By the afternoon, police and security teams were seen scuffling with protesters on campus.

The Los Angeles Police Department assisted the UCLA Police Department as school administration ordered pro-Palestinian protesters to disperse.  KCALNews

"There is reasonable cause to find that demonstrators' activities — including erecting barricades, establishing fortifications, and blocking access to parts of the campus and buildings — are disrupting campus operations," Administrative Vice Chancellor Michael Beck said in a joint statement Thursday with Associate Vice Chancellor for Campus Safety Rick Braziel.

School administrators said demonstrators who did not disperse would face arrest and possible disciplinary action, as well as an order to stay away from campus for seven days.

Despite orders to disperse, protesters continued to march through campus and converged at Dodd Hall around 2 p.m. They made their way inside the building, locking the doors. Students were seen leaving the building amid the chaos, as protesters said they allowed students to enter and exit the building.

By 3 p.m., LAPD officers left the campus as protesters remained and tied cables around the entrance to Dodd Hall. After a few hours, they left the building and gathered at a lawn outside.

Administration said that ultimately, campus police cleared the building. "The campus community belongs to all of us.
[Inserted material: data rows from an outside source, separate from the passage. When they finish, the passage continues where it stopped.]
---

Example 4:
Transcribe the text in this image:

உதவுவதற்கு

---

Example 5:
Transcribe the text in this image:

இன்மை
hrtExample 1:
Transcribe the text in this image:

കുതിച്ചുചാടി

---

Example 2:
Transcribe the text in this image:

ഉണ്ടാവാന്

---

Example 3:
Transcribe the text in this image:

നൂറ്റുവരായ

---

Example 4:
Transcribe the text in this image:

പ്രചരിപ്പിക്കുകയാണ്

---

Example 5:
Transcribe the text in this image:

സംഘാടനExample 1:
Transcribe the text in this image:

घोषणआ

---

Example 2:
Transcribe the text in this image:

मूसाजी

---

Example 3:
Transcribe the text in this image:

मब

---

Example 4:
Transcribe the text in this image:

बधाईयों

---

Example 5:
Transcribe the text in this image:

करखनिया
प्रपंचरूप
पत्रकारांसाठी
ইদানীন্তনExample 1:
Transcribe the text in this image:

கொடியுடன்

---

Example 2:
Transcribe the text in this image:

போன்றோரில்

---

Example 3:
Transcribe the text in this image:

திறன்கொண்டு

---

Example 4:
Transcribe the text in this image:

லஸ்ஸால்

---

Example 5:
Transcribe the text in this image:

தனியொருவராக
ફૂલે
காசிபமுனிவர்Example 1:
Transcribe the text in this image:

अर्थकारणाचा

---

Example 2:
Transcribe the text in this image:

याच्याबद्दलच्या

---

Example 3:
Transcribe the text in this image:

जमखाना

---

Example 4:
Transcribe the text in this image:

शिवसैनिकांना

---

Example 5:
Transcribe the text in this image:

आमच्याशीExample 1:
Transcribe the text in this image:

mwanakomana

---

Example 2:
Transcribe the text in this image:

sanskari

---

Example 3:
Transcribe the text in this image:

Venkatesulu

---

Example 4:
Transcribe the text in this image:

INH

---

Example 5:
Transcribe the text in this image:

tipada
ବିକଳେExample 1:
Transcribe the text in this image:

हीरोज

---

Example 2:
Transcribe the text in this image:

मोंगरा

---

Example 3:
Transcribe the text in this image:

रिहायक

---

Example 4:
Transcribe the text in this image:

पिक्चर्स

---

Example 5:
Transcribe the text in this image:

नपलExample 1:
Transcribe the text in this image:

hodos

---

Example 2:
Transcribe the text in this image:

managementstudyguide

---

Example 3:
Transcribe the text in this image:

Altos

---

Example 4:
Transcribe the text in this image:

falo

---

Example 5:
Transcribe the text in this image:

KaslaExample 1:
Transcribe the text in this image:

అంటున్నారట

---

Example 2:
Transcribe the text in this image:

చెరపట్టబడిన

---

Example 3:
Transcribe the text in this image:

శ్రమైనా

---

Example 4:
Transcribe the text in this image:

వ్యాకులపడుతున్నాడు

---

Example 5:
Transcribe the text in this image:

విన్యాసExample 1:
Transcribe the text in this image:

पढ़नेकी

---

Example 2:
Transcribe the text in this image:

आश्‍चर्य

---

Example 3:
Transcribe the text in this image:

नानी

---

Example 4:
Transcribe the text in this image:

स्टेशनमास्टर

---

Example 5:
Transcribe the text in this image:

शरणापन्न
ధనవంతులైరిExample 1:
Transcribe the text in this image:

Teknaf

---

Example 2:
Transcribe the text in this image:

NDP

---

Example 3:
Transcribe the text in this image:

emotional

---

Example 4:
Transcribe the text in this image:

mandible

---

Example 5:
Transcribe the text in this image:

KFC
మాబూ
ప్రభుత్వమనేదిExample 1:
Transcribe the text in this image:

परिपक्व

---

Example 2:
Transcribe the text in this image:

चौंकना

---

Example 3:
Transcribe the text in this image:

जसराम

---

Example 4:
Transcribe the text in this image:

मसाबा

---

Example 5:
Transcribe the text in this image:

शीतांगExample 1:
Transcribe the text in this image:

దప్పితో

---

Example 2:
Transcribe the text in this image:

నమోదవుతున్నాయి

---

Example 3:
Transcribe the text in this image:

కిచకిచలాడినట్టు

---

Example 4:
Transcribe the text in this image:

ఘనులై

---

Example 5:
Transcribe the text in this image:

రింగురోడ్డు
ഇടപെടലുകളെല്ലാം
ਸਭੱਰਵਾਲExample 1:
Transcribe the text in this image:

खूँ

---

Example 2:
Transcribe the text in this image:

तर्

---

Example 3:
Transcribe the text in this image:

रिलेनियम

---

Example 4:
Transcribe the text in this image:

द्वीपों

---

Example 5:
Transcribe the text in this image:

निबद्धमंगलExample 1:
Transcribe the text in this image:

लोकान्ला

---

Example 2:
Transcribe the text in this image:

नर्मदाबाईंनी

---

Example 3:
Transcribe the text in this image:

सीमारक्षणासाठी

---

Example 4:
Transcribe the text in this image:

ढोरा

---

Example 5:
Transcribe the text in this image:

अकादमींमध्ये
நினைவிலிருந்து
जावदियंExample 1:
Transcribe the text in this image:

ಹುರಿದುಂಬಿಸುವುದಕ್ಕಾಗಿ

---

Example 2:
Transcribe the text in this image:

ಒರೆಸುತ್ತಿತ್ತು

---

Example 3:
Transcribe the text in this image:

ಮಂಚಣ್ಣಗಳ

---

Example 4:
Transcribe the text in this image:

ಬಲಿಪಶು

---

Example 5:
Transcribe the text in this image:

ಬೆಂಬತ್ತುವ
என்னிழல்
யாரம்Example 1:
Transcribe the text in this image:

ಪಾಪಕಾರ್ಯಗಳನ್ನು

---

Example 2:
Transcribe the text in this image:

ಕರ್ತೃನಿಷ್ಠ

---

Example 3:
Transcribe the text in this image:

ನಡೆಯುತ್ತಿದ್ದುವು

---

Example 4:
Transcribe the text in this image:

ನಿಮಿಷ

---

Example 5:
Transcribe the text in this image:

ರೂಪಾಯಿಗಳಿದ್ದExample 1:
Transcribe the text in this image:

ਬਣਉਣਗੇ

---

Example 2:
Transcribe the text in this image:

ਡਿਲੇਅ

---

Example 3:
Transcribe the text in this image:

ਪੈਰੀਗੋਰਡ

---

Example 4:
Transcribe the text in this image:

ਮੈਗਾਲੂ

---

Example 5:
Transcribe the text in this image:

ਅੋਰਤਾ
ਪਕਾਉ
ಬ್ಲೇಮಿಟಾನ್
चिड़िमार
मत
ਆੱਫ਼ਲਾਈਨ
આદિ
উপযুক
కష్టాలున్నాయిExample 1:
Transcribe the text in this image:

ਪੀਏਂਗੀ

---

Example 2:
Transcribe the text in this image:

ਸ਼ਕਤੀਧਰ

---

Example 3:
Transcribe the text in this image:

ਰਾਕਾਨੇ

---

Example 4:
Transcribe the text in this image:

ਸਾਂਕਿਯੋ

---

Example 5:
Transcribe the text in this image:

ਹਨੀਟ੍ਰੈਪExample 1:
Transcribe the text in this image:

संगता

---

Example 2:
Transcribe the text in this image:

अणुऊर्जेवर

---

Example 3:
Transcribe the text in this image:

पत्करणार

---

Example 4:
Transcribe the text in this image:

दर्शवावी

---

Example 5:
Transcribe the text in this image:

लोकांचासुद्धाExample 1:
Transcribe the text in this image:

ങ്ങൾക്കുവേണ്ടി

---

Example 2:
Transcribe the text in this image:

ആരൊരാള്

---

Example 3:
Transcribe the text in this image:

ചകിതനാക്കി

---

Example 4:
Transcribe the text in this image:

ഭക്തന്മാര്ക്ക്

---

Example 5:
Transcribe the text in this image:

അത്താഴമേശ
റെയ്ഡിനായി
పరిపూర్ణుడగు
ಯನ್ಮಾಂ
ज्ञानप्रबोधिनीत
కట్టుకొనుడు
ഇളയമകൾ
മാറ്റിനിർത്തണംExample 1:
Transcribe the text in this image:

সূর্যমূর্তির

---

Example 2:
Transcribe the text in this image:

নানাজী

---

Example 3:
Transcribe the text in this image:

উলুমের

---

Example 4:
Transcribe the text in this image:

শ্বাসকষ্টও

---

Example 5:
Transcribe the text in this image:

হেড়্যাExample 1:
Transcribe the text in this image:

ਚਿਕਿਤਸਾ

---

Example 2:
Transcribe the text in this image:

Let us respect one another's rights as surely as we want our own rights to be respected," Rick Braziel, Office of Campus Security associate vice chancellor said. 

The University of California's policy for handling protests and civil disobedience requires each campus to first seek help from other UC schools before calling in outside law enforcement. 

Block received stiff criticism for the way he handled the encampment clearing at the university at the beginning of May

Block testified Thursday that, in early May, he did not initially call the Los Angeles Police Department and other agencies but said increasing tensions at the encampment led to his decision to do so.

Law enforcement arrested 200 people when they cleared the encampment.